Form tables are deterministic once metadata is accepted. They should be treated as grammar support generated from validated metadata, not as a standalone Japanese dictionary. Consumers should prefer high-confidence metadata for learner-facing surfaces and should hide or soften tables when metadata is missing, low-confidence, or unsupported.
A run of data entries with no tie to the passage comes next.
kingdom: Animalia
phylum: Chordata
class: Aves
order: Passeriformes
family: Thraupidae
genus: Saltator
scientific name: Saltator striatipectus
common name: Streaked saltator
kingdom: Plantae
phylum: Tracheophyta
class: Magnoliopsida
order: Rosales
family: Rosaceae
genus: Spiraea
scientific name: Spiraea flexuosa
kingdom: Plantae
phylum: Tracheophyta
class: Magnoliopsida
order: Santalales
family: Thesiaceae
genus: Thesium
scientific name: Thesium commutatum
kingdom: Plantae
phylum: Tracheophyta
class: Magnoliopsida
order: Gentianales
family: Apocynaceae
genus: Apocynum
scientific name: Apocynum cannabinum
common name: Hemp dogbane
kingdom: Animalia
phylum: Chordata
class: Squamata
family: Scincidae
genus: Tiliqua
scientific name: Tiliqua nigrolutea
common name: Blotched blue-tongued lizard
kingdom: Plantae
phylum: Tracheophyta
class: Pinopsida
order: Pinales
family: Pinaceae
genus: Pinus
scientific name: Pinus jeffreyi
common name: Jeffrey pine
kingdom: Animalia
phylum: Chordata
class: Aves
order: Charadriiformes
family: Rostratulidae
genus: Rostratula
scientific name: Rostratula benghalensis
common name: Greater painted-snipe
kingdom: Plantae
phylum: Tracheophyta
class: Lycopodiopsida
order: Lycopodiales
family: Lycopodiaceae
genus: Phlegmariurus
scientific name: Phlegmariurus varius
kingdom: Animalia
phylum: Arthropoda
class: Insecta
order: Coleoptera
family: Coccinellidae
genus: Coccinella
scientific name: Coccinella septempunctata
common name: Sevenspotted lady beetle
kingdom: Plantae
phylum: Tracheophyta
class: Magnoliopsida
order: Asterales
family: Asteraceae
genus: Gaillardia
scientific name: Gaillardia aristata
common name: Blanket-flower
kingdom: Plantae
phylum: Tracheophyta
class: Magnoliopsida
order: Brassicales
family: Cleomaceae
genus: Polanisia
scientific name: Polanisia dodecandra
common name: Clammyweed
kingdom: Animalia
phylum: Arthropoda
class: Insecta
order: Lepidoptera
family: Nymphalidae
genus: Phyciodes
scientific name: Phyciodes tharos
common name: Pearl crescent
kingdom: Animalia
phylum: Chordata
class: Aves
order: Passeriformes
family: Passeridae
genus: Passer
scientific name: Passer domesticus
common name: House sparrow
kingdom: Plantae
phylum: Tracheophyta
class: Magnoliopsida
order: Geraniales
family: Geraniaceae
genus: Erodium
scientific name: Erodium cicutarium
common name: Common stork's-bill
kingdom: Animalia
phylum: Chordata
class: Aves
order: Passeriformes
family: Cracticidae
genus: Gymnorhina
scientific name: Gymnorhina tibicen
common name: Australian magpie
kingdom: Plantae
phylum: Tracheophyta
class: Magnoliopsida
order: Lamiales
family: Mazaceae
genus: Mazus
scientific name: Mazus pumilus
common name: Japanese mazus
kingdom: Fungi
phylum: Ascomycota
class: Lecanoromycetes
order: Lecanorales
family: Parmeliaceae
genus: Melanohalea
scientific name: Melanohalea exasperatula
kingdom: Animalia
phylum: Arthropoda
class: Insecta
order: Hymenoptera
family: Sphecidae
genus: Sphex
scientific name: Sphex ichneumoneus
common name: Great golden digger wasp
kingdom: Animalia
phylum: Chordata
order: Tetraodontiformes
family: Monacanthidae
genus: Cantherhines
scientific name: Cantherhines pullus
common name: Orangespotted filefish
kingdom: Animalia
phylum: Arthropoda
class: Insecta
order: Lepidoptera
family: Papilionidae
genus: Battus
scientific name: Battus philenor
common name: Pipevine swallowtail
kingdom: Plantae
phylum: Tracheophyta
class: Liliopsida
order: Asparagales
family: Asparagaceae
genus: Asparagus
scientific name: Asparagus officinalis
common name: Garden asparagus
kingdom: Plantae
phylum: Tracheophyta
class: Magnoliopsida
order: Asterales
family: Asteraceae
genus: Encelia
Resolve Korean as a future-language fixture:

import { normalizeTranslationDraft, resolveLanguageProfile } from "@edwinho/kotoba-core";

const profile = resolveLanguageProfile("ko");

const draft = normalizeTranslationDraft(
  {
    targetLanguage: "ko",
    sourceLanguage: "en",
    sourceText: "I'm going now",
    targetText: "저 지금 가요.",
    readingSystem: "revised_romanization",
    readingSegments: [
      { text: "저", reading: "jeo" },
      { text: "지금", reading: "jigeum" },
      { text: "가요", reading: "gayo" },
    ],
    romanization: "jeo jigeum gayo",
    translationText: "I'm going now.",
    register: "polite",
  },
  {
    source: "cloud",
    canRegenerateWithCloud: false,
  }
);

console.log(profile.defaultTTSLocale, draft.readingSystem, draft.register);

New-Language Checklist

Add future languages through bounded metadata and tests rather than changing the TranslationDraft field shape:

  1. Add profile metadata in src/languages/languageProfiles.ts, including scripts, reading systems, locale metadata, register support, and variant support.
  2. Add script metadata to ScriptCode and reading metadata to ReadingSystem or a language-specific reading-system alias.
  3. Add detection fixtures for detectDirection when the target script can be detected locally.
  4. Add provider prompt guidance and response-schema additions in the provider package for language-specific reading, romanization, register, and enrichment expectations.
  5. Add normalization and sanitizer fixtures that prove language-specific metadata survives and unsupported fields are dropped.
  6. Add public API tests for profile resolution and any new runtime exports.
  7. Add product work separately if the language should appear in settings, navigation, add phrase, library, TTS/STT, or persistence flows.

Verification

Run package-level checks from the repository root:

bun run --cwd packages/core typecheck
bun run --cwd packages/core test
bun run --cwd packages/core build

From the repository root, bun run build, bun run typecheck, and bun run test run all package checks.